Document text ▸
• • •
While the overall casualty figures among Palestinians continue to be significantly higher than those on the Israeli side, the gap has clearly narrowed. At the start of the current intifada (uprising) in September 2000, the ratio was about 10 Palestinians killed for every one Israeli. Now, the ratio reportedly is about three to one.

These armed actions are being organized by various groups, including Islamic fundamentalists and those associated with national bourgeois forces, who see the use of arms as a way to push for better negotiating terms from Israel and its U.S. backers. But the guerrilla fighting does show the resilient spirit of resistance of the Palestinian masses in the face of a much better armed enemy. The increasingly brutal tactics of the Israeli military have simply failed to break the will of the Palestinian people or stop their struggle against the Zionist occupiers.

Adham Daoud was one of the Palestinian fighters wounded in a battle with the Israeli forces that invaded Jabaliya on March 12. He described how he and others, armed with rifles, went up against the Israeli tanks: "Four people were hit right next to me. I took a Kalishnikov rifle from one and shot a whole clip at a tank. Four fighters and I took cover behind a wall, but when I jumped into a pit to shoot, I was wounded. The tank was 20 yards away."
• • •
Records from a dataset
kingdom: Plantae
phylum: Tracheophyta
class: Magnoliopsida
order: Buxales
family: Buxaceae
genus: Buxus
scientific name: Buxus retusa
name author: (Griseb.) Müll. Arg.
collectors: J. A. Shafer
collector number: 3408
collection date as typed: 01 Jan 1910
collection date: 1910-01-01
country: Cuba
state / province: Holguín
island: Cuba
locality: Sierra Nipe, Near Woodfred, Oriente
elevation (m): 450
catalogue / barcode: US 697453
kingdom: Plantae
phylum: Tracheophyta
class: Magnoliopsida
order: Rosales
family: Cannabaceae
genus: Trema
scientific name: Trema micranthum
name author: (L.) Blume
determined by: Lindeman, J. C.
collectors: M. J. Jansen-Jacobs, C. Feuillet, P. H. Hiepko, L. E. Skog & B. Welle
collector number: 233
• • •
What you will do ▸
1. Please summarize the text on the Palestinian intifada in three sentences.
2. In the records, replace "determined by" with "identified by" in the lines from the one containing "catalogue / barcode: US 697453" through the end of the records, and write out those lines with nothing else altered.

Set of answers ▸
1. Palestinian casualties remain significantly higher than Israeli ones, but the ratio has reportedly narrowed from about 10 to one at the start of the intifada in September 2000 to about three to one. Various groups, including Islamic fundamentalists and those tied to national bourgeois forces, are organizing armed actions to push for better negotiating terms, and this fighting shows a resilient spirit of resistance that increasingly brutal Israeli tactics have failed to break. Adham Daoud, a fighter wounded in a battle with Israeli forces that invaded Jabaliya on March 12, described firing a rifle at a tank only 20 yards away before he was hit.

2.
catalogue / barcode: US 697453
kingdom: Plantae
phylum: Tracheophyta
class: Magnoliopsida
order: Rosales
family: Cannabaceae
genus: Trema
scientific name: Trema micranthum
name author: (L.) Blume
identified by: Lindeman, J. C.
collectors: M. J. Jansen-Jacobs, C. Feuillet, P. H. Hiepko, L. E. Skog & B. Welle
collector number: 233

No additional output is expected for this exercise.